(Work instruction A) Arrange the lines of the records starting at the line that contains "# 🛫️ 轻装上阵 · 部署" and ending at the line that contains "# install eksctl" as a Markdown table with the columns Row and Line, leaving out blank lines.

### Text passage

One of those new renters is Bouachao Xiong of Minneapolis, who used to be a farmer in his native Laos. Xiong and his wife were eager to snatch up a piece of the Eagan land after spending several years chasing fields as far away as Duluth.
One night last month, a neighbor whose backyard borders the fields approached Xiong about a fence, made of sticks and string, that Xiong was setting up. Xiong said the man, Richard Schliesing, tried to tear down the fence because it was interfering with his deer feedings.
Xiong pleaded with the man to stop, and said he would ask someone with better English skills to help the next day.
"I say, 'You don't say to me. Tomorrow I will call some person to talk to you,' " Xiong said.
Xiong said that's when the man threatened to kill him and went back into his house. A few minutes later, the man came out with a shotgun and began to load it, Xiong said.
"I think he will kill me," Xiong said.
Police have charged Richard Schliesing with making terroristic threats. According to the criminal complaint, Schliesing had a blood-alcohol content of .088, which is above the legal limit for driving.
Schliesing admitted to police he approached Xiong, but denied making any threats and denied having a gun, according to the complaint. Police later found a 12-gauge shotgun in his house, the complaint said.
Schliesing's attorney said Xiong's race didn't factor into the confrontation.
"It has nothing to do with that," said attorney Paul Rogosheske. "It has to do with all of a sudden, we've got fences up here, and the wildlife isn't coming into our backyard that we've been feeding for the last five years."
Rogosheske says the language barrier between the homeowner and the farmer, however, could have complicated the encounter.
Xiong wonders if some of the white neighbors view him with suspicion because he's Hmong.
"I'm always concerned and don't know how people feel about us here working on the farm," he said.
Xiong said he likes the neighbors, but isn't sure if the neighbors like him.
Ly Vang, executive director of the Association for the Advancement of Hmong Women in Minnesota, thinks the incident was isolated. But she said it's not unusual for Hmong growers working in the outskirts of the Twin Cities to be questioned by neighbors.
Some have yelled at the farmers to get off the property and "go back home," Vang said.
Eagan police and city officials say even if the shotgun incident was rare, they're taking it seriously. Patrol Sgt. Dan Mason now drives though the fields a few times a day, waving and smiling to the farmers.

######
### Records for the task

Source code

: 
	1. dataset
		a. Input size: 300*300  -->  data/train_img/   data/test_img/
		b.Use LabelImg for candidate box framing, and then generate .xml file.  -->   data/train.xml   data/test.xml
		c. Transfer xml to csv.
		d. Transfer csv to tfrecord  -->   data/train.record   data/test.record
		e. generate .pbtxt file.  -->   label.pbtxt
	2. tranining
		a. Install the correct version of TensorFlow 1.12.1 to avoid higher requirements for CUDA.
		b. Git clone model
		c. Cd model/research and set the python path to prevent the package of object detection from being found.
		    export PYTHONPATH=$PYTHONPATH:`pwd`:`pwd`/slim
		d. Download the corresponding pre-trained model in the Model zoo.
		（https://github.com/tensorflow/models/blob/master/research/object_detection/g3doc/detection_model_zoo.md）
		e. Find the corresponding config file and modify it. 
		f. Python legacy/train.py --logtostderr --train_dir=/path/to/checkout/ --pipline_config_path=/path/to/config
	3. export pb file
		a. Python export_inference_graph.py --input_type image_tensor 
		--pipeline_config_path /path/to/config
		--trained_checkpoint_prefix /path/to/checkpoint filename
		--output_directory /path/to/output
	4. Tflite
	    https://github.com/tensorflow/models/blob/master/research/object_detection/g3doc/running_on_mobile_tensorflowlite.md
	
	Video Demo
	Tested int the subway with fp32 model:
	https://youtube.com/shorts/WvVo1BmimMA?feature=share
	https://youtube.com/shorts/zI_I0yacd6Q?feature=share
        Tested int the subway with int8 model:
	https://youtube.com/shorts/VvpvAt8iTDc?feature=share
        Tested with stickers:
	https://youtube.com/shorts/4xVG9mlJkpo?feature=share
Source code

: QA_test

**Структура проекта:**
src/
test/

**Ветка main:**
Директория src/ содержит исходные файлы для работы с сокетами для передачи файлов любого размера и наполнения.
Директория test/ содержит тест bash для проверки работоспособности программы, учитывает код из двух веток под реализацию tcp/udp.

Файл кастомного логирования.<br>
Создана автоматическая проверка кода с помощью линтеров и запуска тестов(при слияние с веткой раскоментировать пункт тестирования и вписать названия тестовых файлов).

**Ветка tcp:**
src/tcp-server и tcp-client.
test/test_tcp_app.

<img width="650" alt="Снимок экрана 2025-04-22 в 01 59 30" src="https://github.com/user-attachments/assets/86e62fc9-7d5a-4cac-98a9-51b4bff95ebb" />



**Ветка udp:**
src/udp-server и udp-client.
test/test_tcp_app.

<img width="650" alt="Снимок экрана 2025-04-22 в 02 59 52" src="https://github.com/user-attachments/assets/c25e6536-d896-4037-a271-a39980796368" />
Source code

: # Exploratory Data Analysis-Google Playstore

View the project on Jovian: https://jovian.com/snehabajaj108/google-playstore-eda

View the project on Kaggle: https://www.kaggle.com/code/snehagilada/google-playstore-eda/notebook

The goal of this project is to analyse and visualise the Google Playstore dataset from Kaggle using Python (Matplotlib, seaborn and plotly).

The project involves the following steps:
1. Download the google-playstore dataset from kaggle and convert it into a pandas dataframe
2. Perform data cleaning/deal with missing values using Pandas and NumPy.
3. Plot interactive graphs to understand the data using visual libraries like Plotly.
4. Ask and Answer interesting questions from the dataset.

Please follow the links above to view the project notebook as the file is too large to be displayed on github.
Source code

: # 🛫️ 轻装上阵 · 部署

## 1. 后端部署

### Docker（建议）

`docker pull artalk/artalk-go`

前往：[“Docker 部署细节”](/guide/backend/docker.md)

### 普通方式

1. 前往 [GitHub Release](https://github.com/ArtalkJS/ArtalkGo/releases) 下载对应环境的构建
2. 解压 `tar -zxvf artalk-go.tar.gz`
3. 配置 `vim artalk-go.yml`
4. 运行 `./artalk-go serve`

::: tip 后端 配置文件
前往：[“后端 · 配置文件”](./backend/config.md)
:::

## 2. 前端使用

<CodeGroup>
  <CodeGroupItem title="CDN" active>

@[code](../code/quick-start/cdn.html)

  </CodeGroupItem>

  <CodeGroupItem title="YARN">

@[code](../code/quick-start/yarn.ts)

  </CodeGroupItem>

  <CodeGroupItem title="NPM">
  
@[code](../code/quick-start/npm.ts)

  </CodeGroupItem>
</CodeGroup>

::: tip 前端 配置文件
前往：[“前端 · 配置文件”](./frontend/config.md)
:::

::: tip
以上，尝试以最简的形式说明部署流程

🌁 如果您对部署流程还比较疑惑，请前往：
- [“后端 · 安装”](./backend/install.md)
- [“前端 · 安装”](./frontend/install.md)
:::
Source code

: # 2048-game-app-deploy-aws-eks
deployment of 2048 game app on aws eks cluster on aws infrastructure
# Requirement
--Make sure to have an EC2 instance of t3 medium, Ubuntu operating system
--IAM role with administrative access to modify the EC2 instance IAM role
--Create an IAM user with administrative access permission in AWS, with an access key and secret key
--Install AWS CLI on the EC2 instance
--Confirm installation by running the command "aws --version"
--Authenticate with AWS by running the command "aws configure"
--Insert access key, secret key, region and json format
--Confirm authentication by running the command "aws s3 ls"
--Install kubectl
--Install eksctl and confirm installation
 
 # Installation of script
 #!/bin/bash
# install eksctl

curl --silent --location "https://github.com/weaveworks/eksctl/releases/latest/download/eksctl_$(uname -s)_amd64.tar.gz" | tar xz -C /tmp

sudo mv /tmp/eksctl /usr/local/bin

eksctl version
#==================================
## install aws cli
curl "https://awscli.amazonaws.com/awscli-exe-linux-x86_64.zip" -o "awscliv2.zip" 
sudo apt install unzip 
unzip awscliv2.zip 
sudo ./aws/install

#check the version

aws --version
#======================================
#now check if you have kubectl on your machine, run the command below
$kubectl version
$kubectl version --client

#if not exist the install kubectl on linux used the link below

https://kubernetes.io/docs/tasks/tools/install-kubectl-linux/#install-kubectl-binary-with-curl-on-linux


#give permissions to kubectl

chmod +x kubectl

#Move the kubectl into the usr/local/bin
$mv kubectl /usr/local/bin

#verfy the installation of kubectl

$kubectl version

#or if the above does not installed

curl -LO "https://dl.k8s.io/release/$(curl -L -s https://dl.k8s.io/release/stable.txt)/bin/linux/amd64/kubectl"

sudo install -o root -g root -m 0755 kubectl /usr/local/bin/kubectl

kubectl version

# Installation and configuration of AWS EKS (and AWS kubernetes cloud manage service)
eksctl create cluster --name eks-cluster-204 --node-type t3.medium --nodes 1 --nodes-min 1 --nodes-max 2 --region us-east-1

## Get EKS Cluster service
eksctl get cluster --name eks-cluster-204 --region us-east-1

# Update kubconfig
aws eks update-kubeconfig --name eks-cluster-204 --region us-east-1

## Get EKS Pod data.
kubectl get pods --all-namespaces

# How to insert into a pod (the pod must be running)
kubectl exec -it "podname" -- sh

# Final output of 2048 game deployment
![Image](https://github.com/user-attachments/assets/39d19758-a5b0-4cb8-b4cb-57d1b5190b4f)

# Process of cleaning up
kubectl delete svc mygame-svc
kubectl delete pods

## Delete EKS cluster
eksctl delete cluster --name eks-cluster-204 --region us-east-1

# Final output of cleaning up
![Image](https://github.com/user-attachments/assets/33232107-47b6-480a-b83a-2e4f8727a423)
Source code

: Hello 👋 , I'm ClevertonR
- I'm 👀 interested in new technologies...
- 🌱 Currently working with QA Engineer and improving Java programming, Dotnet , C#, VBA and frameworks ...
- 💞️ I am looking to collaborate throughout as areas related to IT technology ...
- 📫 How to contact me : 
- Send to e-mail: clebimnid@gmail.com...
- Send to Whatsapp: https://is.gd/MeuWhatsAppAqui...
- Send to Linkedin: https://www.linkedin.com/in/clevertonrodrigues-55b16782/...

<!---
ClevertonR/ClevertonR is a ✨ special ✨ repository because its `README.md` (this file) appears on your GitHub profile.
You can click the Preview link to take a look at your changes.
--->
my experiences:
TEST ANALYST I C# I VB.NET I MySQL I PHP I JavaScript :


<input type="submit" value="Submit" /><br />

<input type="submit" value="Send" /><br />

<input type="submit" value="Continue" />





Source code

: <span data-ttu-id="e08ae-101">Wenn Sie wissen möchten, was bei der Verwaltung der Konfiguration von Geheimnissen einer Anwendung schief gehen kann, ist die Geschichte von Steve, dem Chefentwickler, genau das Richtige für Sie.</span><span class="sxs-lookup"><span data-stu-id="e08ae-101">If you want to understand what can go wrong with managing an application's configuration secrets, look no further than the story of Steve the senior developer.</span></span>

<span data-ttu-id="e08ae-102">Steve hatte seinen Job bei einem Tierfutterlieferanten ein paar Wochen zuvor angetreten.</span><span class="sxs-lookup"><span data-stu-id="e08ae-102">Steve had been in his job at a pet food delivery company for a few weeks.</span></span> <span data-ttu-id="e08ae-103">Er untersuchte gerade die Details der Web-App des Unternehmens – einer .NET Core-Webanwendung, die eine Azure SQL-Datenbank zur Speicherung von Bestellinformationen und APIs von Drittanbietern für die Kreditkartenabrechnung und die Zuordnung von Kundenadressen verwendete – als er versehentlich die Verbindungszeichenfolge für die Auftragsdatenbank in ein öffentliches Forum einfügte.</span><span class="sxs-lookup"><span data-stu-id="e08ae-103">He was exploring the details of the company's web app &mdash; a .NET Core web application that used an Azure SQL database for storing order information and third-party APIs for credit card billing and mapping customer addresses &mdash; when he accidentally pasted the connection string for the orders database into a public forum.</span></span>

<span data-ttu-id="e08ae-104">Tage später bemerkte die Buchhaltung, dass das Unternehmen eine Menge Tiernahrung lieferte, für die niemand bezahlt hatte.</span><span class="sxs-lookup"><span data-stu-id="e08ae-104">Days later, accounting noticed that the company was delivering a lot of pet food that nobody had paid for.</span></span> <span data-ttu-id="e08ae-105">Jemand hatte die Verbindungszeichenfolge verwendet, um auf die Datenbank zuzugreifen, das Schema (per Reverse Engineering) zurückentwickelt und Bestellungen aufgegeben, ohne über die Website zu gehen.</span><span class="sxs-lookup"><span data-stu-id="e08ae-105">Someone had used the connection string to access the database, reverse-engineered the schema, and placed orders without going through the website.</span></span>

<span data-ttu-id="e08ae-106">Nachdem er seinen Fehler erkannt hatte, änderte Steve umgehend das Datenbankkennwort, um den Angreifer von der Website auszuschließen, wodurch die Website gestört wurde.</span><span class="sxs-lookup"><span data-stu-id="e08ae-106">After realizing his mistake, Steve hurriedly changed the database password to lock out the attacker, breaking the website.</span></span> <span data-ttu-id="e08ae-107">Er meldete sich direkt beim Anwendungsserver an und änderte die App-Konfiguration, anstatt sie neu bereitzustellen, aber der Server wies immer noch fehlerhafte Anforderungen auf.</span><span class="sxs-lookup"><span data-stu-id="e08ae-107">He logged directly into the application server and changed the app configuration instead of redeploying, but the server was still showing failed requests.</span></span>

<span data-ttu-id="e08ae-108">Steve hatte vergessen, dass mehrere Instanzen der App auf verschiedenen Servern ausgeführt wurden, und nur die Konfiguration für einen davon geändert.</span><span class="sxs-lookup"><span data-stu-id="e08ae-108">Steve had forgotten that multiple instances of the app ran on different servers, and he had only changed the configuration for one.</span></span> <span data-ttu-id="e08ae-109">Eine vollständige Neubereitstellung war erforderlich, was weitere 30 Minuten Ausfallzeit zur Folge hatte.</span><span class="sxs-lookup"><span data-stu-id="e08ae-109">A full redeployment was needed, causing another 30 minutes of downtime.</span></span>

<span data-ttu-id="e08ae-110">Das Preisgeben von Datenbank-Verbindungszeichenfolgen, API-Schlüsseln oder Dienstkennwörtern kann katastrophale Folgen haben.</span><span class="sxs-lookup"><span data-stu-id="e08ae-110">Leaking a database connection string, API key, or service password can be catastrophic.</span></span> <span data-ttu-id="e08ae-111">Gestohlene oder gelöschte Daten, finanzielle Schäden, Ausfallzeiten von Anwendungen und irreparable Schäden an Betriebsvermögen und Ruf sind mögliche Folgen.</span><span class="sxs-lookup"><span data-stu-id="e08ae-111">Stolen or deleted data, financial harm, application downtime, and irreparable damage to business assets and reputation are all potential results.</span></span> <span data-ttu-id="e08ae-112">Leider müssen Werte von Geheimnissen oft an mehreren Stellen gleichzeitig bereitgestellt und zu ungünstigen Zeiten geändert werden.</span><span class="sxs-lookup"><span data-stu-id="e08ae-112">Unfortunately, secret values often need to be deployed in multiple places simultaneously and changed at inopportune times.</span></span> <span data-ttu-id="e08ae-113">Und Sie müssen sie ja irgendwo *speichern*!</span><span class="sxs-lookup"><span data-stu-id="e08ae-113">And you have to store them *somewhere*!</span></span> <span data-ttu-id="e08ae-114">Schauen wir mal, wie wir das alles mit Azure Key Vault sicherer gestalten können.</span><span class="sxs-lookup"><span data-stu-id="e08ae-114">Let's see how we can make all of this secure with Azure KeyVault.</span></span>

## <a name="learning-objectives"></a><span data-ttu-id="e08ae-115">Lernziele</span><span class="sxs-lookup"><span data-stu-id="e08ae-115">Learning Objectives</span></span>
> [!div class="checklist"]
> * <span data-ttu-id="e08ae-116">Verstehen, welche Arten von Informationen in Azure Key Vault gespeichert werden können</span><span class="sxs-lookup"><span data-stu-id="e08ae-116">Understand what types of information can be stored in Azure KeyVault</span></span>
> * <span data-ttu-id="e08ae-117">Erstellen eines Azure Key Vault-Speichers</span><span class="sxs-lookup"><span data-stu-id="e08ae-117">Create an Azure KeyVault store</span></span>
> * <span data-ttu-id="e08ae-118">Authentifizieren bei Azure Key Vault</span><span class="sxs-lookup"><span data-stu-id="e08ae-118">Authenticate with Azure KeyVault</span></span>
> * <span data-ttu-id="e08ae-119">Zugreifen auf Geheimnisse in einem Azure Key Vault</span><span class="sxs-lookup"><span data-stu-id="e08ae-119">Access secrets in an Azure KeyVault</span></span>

######

(Work instruction B) Pick up the news story about the Hmong farmer in Eagan where it stops and continue it.

(Response A)
| Row | Line |
|---|---|
| 1 | : # 🛫️ 轻装上阵 · 部署 |
| 2 | ## 1. 后端部署 |
| 3 | ### Docker（建议） |
| 4 | `docker pull artalk/artalk-go` |
| 5 | 前往：[“Docker 部署细节”](/guide/backend/docker.md) |
| 6 | ### 普通方式 |
| 7 | 1. 前往 [GitHub Release](https://github.com/ArtalkJS/ArtalkGo/releases) 下载对应环境的构建 |
| 8 | 2. 解压 `tar -zxvf artalk-go.tar.gz` |
| 9 | 3. 配置 `vim artalk-go.yml` |
| 10 | 4. 运行 `./artalk-go serve` |
| 11 | ::: tip 后端 配置文件 |
| 12 | 前往：[“后端 · 配置文件”](./backend/config.md) |
| 13 | ::: |
| 14 | ## 2. 前端使用 |
| 15 | <CodeGroup> |
| 16 |   <CodeGroupItem title="CDN" active> |
| 17 | @[code](../code/quick-start/cdn.html) |
| 18 |   </CodeGroupItem> |
| 19 |   <CodeGroupItem title="YARN"> |
| 20 | @[code](../code/quick-start/yarn.ts) |
| 21 |   </CodeGroupItem> |
| 22 |   <CodeGroupItem title="NPM"> |
| 23 | @[code](../code/quick-start/npm.ts) |
| 24 |   </CodeGroupItem> |
| 25 | </CodeGroup> |
| 26 | ::: tip 前端 配置文件 |
| 27 | 前往：[“前端 · 配置文件”](./frontend/config.md) |
| 28 | ::: |
| 29 | ::: tip |
| 30 | 以上，尝试以最简的形式说明部署流程 |
| 31 | 🌁 如果您对部署流程还比较疑惑，请前往： |
| 32 | - [“后端 · 安装”](./backend/install.md) |
| 33 | - [“前端 · 安装”](./frontend/install.md) |
| 34 | ::: |
| 35 | Source code |
| 36 | : # 2048-game-app-deploy-aws-eks |
| 37 | deployment of 2048 game app on aws eks cluster on aws infrastructure |
| 38 | # Requirement |
| 39 | --Make sure to have an EC2 instance of t3 medium, Ubuntu operating system |
| 40 | --IAM role with administrative access to modify the EC2 instance IAM role |
| 41 | --Create an IAM user with administrative access permission in AWS, with an access key and secret key |
| 42 | --Install AWS CLI on the EC2 instance |
| 43 | --Confirm installation by running the command "aws --version" |
| 44 | --Authenticate with AWS by running the command "aws configure" |
| 45 | --Insert access key, secret key, region and json format |
| 46 | --Confirm authentication by running the command "aws s3 ls" |
| 47 | --Install kubectl |
| 48 | --Install eksctl and confirm installation |
| 49 |  # Installation of script |
| 50 |  #!/bin/bash |
| 51 | # install eksctl |

(Response B)
"I come around and make sure everybody's OK, try to make sure they see the squad car -- and if they see any issues, to stop and talk to us," Mason said.
Mason, who is of Korean descent, says he doesn't think the issue has anything to do with the fact the growers are Asian.
Most Eagan residents seem thrilled to see the Hmong cultivate the few remaining tracts of agricultural land in the city, Eagan officials said. They want residents to know that everyone is welcome.
"To us, if you're a German farmer, a Hmong farmer, or Vietnamese - it really makes no difference," city spokesman Tom Garrison said. "It ties back to land use, and they have every right to be here. All indications so far are they're conducting themselves appropriately."
The Eagan incident may not be race-related. But there can be tension as the Hmong begin to cultivate land far from the cities in which they live, said Susan Stokes, executive director of the Farmers' Legal Action Group. Growers are feeling the pinch as suburban farmland is being transformed to new subdivisions, she said.
"They're doing what they know and love, which is raising food and selling to all of us who enjoy it," Stokes said. "But it's uncomfortable because they're in places where they look different from the people who are there, and they're doing a different activity from the people who live there. They're often stopped and questioned, 'Are you allowed to be here? Do you have a permit to be here?' "
Stokes says the Hmong-American farmers are helping satisfy a growing demand for fresh, locally grown food.
But the hunt for farmland will likely go on for many families. More than 80 Hmong growers were on Ly Vang's waiting list this year for available land. She said that list has now grown to 200.